Au-delà de la matière « brute », Cathy Blanc-Reibel et Jeanne Teboul s’attachent à « saisir les traces immatérielles, les récits, la narration de l’événement. Nous avons ainsi pris contact avec certains des services qui nous ont semblé les plus significatifs à l’université, comme Espace avenir et les bibliothèques. » Ambition : examiner avec eux leur vécu, et les éventuels changements durables introduits dans les pratiques, « pour ne pas envisager l’événement uniquement en termes de rupture, mais aussi de réinvention ». Pour cette raison, « nous n’avons pas souhaité que les versements passent par une plateforme administrative ». Les contacts sont noués par courriel, afin d’établir une relation individuelle. « Je suis même allée chez une dame de 80 ans récupérer son témoignage, dont le scan posait problème ! » raconte Cathy Blanc-Reibel.

Les personnes qui le souhaitent – volontaires et majeures – pourront voir leur don versé aux Archives de la Ville, dans les règles de l’art de la protection des données. Il rejoindra un corpus déjà constitué de parcelles de mémoire vive, dès le lendemain du premier confinement.

Elsa Collobert

Quelle restitution ?

Good to know

Avec un projet autant en phase avec la société, difficile de se cantonner pour sa restitution à une seule publication scientifique. « Même si nous ne nous interdisons aucune mutation en cours de route, l’une des formes privilégiées évoquées pour poursuivre le dialogue avec notre terrain d’études, nos contributeurs, et ne pas se cantonner aux cercles académiques, est celui de l’exposition. »

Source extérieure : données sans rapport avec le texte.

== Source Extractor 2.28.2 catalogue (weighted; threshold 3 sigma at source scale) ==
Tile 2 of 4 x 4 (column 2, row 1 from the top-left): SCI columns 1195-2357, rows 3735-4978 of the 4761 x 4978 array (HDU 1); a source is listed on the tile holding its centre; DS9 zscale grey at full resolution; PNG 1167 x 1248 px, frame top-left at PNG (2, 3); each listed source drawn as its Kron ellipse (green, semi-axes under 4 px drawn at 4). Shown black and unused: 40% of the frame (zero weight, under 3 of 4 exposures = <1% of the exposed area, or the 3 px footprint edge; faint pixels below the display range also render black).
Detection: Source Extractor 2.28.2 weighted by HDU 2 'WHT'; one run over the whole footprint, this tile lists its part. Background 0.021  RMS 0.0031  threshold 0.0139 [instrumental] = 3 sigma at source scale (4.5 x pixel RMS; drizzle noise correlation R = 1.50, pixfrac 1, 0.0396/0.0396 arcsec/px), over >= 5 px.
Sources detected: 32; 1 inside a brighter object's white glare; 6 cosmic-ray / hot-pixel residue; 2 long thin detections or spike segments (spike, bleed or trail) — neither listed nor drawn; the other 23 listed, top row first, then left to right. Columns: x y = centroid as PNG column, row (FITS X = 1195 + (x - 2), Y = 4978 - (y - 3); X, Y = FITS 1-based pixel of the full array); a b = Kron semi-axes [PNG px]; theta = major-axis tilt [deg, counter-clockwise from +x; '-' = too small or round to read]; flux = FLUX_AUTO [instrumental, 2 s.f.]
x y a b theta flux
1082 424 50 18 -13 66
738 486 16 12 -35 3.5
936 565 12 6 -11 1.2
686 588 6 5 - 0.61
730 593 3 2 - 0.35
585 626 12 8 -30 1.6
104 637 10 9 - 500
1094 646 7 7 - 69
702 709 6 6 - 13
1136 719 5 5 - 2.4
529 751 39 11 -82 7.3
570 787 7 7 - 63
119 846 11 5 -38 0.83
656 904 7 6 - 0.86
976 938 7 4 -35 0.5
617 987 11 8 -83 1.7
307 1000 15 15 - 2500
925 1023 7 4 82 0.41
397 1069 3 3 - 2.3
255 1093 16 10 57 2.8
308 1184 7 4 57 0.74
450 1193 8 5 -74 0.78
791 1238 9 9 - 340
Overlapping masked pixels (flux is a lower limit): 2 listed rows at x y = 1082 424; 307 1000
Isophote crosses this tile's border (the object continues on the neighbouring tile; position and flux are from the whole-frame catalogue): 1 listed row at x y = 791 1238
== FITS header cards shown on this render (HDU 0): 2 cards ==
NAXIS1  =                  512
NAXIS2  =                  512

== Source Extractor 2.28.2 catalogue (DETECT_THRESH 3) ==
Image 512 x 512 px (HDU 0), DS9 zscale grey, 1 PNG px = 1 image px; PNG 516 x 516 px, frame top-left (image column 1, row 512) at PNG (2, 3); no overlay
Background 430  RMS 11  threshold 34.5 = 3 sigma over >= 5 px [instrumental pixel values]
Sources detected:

« Des contacts existent déjà avec des structures comme le 5e lieu, et cela permettrait de partager à plus large échelle des productions collectives, comme le journal du confinement du lab In Situ (lycée Le Corbusier), 400 pages de réactions et réflexions mondiales sur la période, qui nous est déjà parvenu », souligne Cathy Blanc-Reibel.